According to sources familiar with the matter, Cerebras is in talks to raise $1 billion at a valuation of $22 billion, which would nearly triple its valuation. Previously, *The Information* reported on the company's funding negotiations.
According to data from market research firm PitchBook, the company has raised a total of $1.8 billion, not including newly raised funds, with investors including Benchmark, UAE company G42, Fidelity Management & Research Co., and Atreides Management.
Chip startups focused on inference (the process of running trained AI models to generate responses) are in high demand as AI companies vie for cutting-edge technologies that provide fast, cost-effective computing power.
Nvidia and Groq sign licensing agreement
In December, Nvidia signed a $20 billion licensing agreement with Groq, enabling it to use chips developed by the startup, also designed for such tasks. In September, the chip giant also signed a preliminary agreement with OpenAI to sell up to 10 gigawatts of chips, but that agreement has not yet been finalized.
Cerebras, founded about a decade ago, has struggled to establish itself in the semiconductor market in recent years. When it filed for an IPO in 2024, the company disclosed that most of its revenue came from a single customer—Abu Dhabi-based G42. Cerebras withdrew its IPO plans the following year, instead raising $1.1 billion through a private placement. The deal valued the company at $8.1 billion. Feldman stated that Cerebras has since signed new collaboration agreements with IBM and Meta.
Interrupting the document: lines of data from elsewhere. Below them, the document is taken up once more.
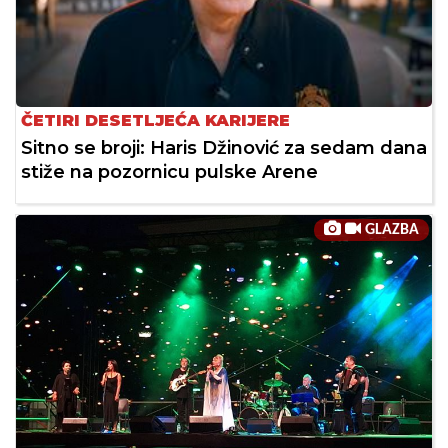
ČETIRI DESETLJEĆA KARIJERE
Sitno se broji: Haris Džinović za sedam dana
stiže na pozornicu pulske Arene
GLAZBA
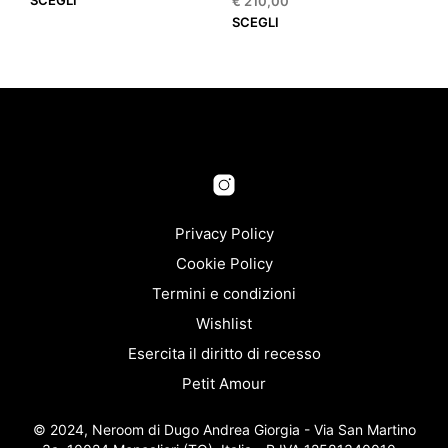
SCEGLI
€
210,00
prodotto
Que
SCEGLI
ha
prod
più
ha
varianti.
più
Le
varia
opzioni
Le
possono
opzi
essere
pos
scelte
esse
nella
scel
pagina
nella
Privacy Policy
del
pagi
Cookie Policy
prodotto
del
Termini e condizioni
prod
Wishlist
Esercita il diritto di recesso
Petit Amour
© 2024, Neroom di Dugo Andrea Giorgia - Via San Martino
penAI is facing growing investor concerns about its ability to pay for computing service contracts. Last year, the company generated approximately $13 billion in revenue, a small fraction of the nearly $600 billion in new cloud contracts it has signed with Oracle, Microsoft, and Amazon. OpenAI CEO Richard Altman stated that the company will use future revenue growth to pay for these phased contract payments.
According to court documents released in the pending lawsuit between Altman and Elon Musk (OpenAI co-founder), OpenAI discussed a partnership with Cerebras in 2017. In an interview, Altman stated that around the same time, he rejected Musk's offer to acquire Cerebras, the developer of ChatGPT.
According to the Wall Street Journal, OpenAI is in the early stages of a new large-scale funding round to continue funding its ambitious growth plans. This new investment is expected to be completed before its initial public offering (IPO), at which point OpenAI's valuation (before the new investment) could reach $830 billion.